I see that crowds have become more civilized since the time I’d first visited the Taj Mahal. Then there was a great jostling near the pool in front of the tomb. Now the crowd gave each other space to take their own photos. Is this the effect of face book? Does everyone realize that you not only post your photos, but also like others’? Whatever the reason, I was happy that I could spend time composing the photo that you see alongside.
The tomb stands on a platform, like all Mughal structures. I climbed up on this. Then there is a further climb along a steep flight of stairs until you reach the level of the grave. There is a broad terrace at this level. I’d climbed up the western stairs; now I walked to the north and continued in the same way to walk right around the structure. The square structure of the tomb is perfectly symmetric. There are steps leading down from each side, and the gardens below are laid out symmetrically, with water channels leading down a central avenue and then branching out to the garden. I came to the southern face and found an open door to the grave. The roof of the vestibule had the wonderful decoration which you see in the photo alongside.
The central chamber holds the grave of the emperor (photo alongside). I’ve stood next to the grave of the emperor Shah Jahan in the Taj Mahal, of Akbar in Agra, and of Aurangzeb outside modern-day Aurangabad. The grave of the second Mughal emperor of India did not move me as much as the building which surrounds it. I was relieved by this sanity check: when I saw the tomb I was not moved by power as much as art.
I wandered around the interlinked rooms which contain other graves. The lack of an ability to read Persian handicaps you; I don’t know who else is buried here. I walked out and exited through the western stairs. The steepness makes it difficult to climb down quickly: you don’t want to tumble down and break your neck like Humayun did. I exited in a cacophony of languages: I could recognize the sounds of Meitei, Arabic, Japanese, Chinese, Danish, French, English, Punjabi and Hindi. That’s a lot of tourists, from across India as well as the world.

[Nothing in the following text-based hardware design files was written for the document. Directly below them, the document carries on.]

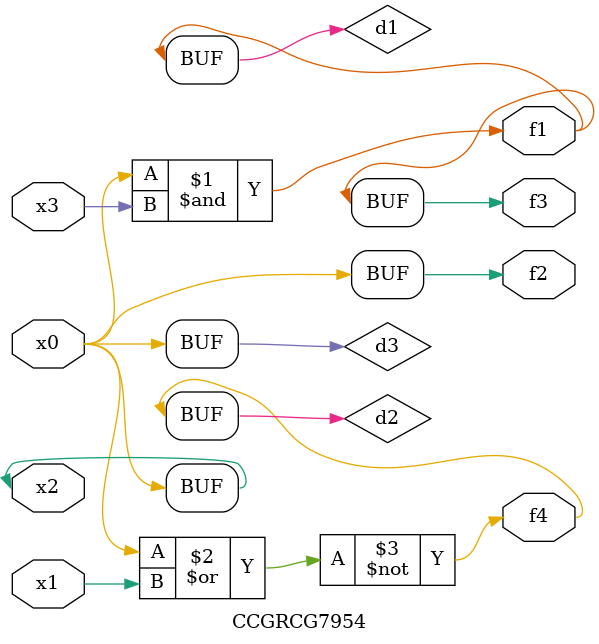
<source format=v>
module CCGRCG7954(
	input x0, x1, x2, x3,
	output f1, f2, f3, f4
);

	wire d1, d2, d3;

	and (d1, x2, x3);
	nor (d2, x0, x1);
	buf (d3, x0, x2);
	assign f1 = d1;
	assign f2 = d3;
	assign f3 = d1;
	assign f4 = d2;
endmodule

</source>
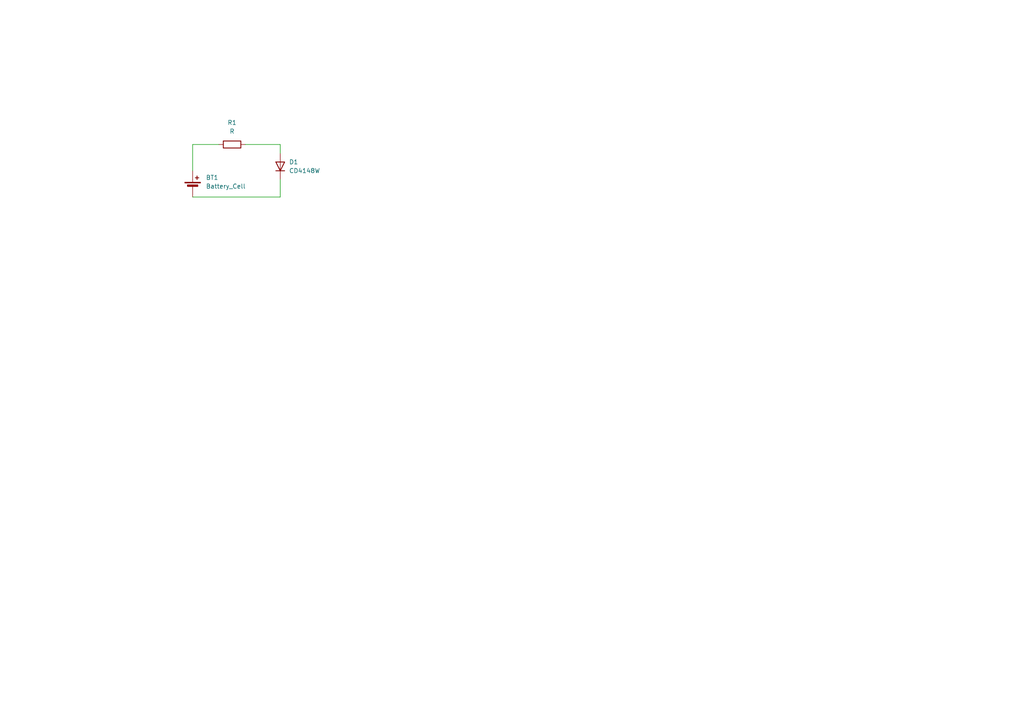
<source format=kicad_sch>
(kicad_sch
	(version 20231120)
	(generator "eeschema")
	(generator_version "8.0")
	(uuid "8fed1238-3cca-4559-889b-c8cd59f93e78")
	(paper "A4")
	
	(wire
		(pts
			(xy 81.28 52.07) (xy 81.28 57.15)
		)
		(stroke
			(width 0)
			(type default)
		)
		(uuid "08f5c931-a442-44fe-b213-bf11f3b0d8c6")
	)
	(wire
		(pts
			(xy 55.88 49.53) (xy 55.88 41.91)
		)
		(stroke
			(width 0)
			(type default)
		)
		(uuid "34ce57b4-73f4-4fb9-bb03-16c5c62895fb")
	)
	(wire
		(pts
			(xy 81.28 57.15) (xy 55.88 57.15)
		)
		(stroke
			(width 0)
			(type default)
		)
		(uuid "38474459-51a6-457d-a25b-7b06e21e025e")
	)
	(wire
		(pts
			(xy 71.12 41.91) (xy 81.28 41.91)
		)
		(stroke
			(width 0)
			(type default)
		)
		(uuid "b03b542f-9ba8-445c-ae60-8c276d2b0a97")
	)
	(wire
		(pts
			(xy 55.88 41.91) (xy 63.5 41.91)
		)
		(stroke
			(width 0)
			(type default)
		)
		(uuid "c243543c-693c-482e-ac25-07336fd28a31")
	)
	(wire
		(pts
			(xy 81.28 41.91) (xy 81.28 44.45)
		)
		(stroke
			(width 0)
			(type default)
		)
		(uuid "f88ee061-0dce-42fd-9331-3f26c07a44a5")
	)
	(symbol
		(lib_id "Device:Battery_Cell")
		(at 55.88 54.61 0)
		(unit 1)
		(exclude_from_sim no)
		(in_bom yes)
		(on_board yes)
		(dnp no)
		(fields_autoplaced yes)
		(uuid "50403f20-70d2-404f-a0ed-d61a54ba5d47")
		(property "Reference" "BT1"
			(at 59.69 51.4984 0)
			(effects
				(font
					(size 1.27 1.27)
				)
				(justify left)
			)
		)
		(property "Value" "Battery_Cell"
			(at 59.69 54.0384 0)
			(effects
				(font
					(size 1.27 1.27)
				)
				(justify left)
			)
		)
		(property "Footprint" "FS_3_Global_Footprint_Library:MS621FE-FL11E_SEC"
			(at 55.88 53.086 90)
			(effects
				(font
					(size 1.27 1.27)
				)
				(hide yes)
			)
		)
		(property "Datasheet" "~"
			(at 55.88 53.086 90)
			(effects
				(font
					(size 1.27 1.27)
				)
				(hide yes)
			)
		)
		(property "Description" "Single-cell battery"
			(at 55.88 54.61 0)
			(effects
				(font
					(size 1.27 1.27)
				)
				(hide yes)
			)
		)
		(pin "1"
			(uuid "d39f944a-d4d8-44d1-93ac-30fc1869e53a")
		)
		(pin "2"
			(uuid "9d7b4110-3afd-41b7-ba4e-57cbf5d9a66f")
		)
		(instances
			(project ""
				(path "/8fed1238-3cca-4559-889b-c8cd59f93e78"
					(reference "BT1")
					(unit 1)
				)
			)
		)
	)
	(symbol
		(lib_id "Device:R")
		(at 67.31 41.91 90)
		(unit 1)
		(exclude_from_sim no)
		(in_bom yes)
		(on_board yes)
		(dnp no)
		(fields_autoplaced yes)
		(uuid "6eb609f5-b0ce-4228-aeb4-2042312be396")
		(property "Reference" "R1"
			(at 67.31 35.56 90)
			(effects
				(font
					(size 1.27 1.27)
				)
			)
		)
		(property "Value" "R"
			(at 67.31 38.1 90)
			(effects
				(font
					(size 1.27 1.27)
				)
			)
		)
		(property "Footprint" "Resistor_SMD:R_0805_2012Metric_Pad1.20x1.40mm_HandSolder"
			(at 67.31 43.688 90)
			(effects
				(font
					(size 1.27 1.27)
				)
				(hide yes)
			)
		)
		(property "Datasheet" "~"
			(at 67.31 41.91 0)
			(effects
				(font
					(size 1.27 1.27)
				)
				(hide yes)
			)
		)
		(property "Description" "Resistor"
			(at 67.31 41.91 0)
			(effects
				(font
					(size 1.27 1.27)
				)
				(hide yes)
			)
		)
		(pin "2"
			(uuid "f8255975-7d4f-49a0-ba80-428851d9d5af")
		)
		(pin "1"
			(uuid "1928a34b-3e1e-448b-b1a8-4ff187669500")
		)
		(instances
			(project ""
				(path "/8fed1238-3cca-4559-889b-c8cd59f93e78"
					(reference "R1")
					(unit 1)
				)
			)
		)
	)
	(symbol
		(lib_id "Diode:CD4148W")
		(at 81.28 48.26 90)
		(unit 1)
		(exclude_from_sim no)
		(in_bom yes)
		(on_board yes)
		(dnp no)
		(fields_autoplaced yes)
		(uuid "ffc7840b-32bb-4037-9c76-23f6ec2c0551")
		(property "Reference" "D1"
			(at 83.82 46.9899 90)
			(effects
				(font
					(size 1.27 1.27)
				)
				(justify right)
			)
		)
		(property "Value" "CD4148W"
			(at 83.82 49.5299 90)
			(effects
				(font
					(size 1.27 1.27)
				)
				(justify right)
			)
		)
		(property "Footprint" "Diode_SMD:D_0805_2012Metric"
			(at 86.36 48.26 0)
			(effects
				(font
					(size 1.27 1.27)
				)
				(hide yes)
			)
		)
		(property "Datasheet" "https://www.dccomponents.com/upload/product/original/623524775088.pdf"
			(at 81.28 48.26 0)
			(effects
				(font
					(size 1.27 1.27)
				)
				(hide yes)
			)
		)
		(property "Description" "75V 0.15A Switching Diode, 0805"
			(at 81.28 48.26 0)
			(effects
				(font
					(size 1.27 1.27)
				)
				(hide yes)
			)
		)
		(property "Sim.Device" "D"
			(at 81.28 48.26 0)
			(effects
				(font
					(size 1.27 1.27)
				)
				(hide yes)
			)
		)
		(property "Sim.Pins" "1=K 2=A"
			(at 81.28 48.26 0)
			(effects
				(font
					(size 1.27 1.27)
				)
				(hide yes)
			)
		)
		(pin "1"
			(uuid "b43c82fd-1a8e-4810-85e8-67b62a5031d8")
		)
		(pin "2"
			(uuid "b432d1fd-2220-41ae-b404-ec3f5d811a5c")
		)
		(instances
			(project ""
				(path "/8fed1238-3cca-4559-889b-c8cd59f93e78"
					(reference "D1")
					(unit 1)
				)
			)
		)
	)
	(sheet_instances
		(path "/"
			(page "1")
		)
	)
)

</source>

My walk through this enclosure had taken me somewhat over an hour. I realized that in three days I had covered about a century of history: the earliest were the Lodhi tombs from the late 15th century CE, then the buildings in Purana Qila, dating from the early part of the 16th century CE, and now the beginning of the High Mughal period of architecture, from the late 16th century. There is still a later period that I want to explore in the one more day I have in Delhi.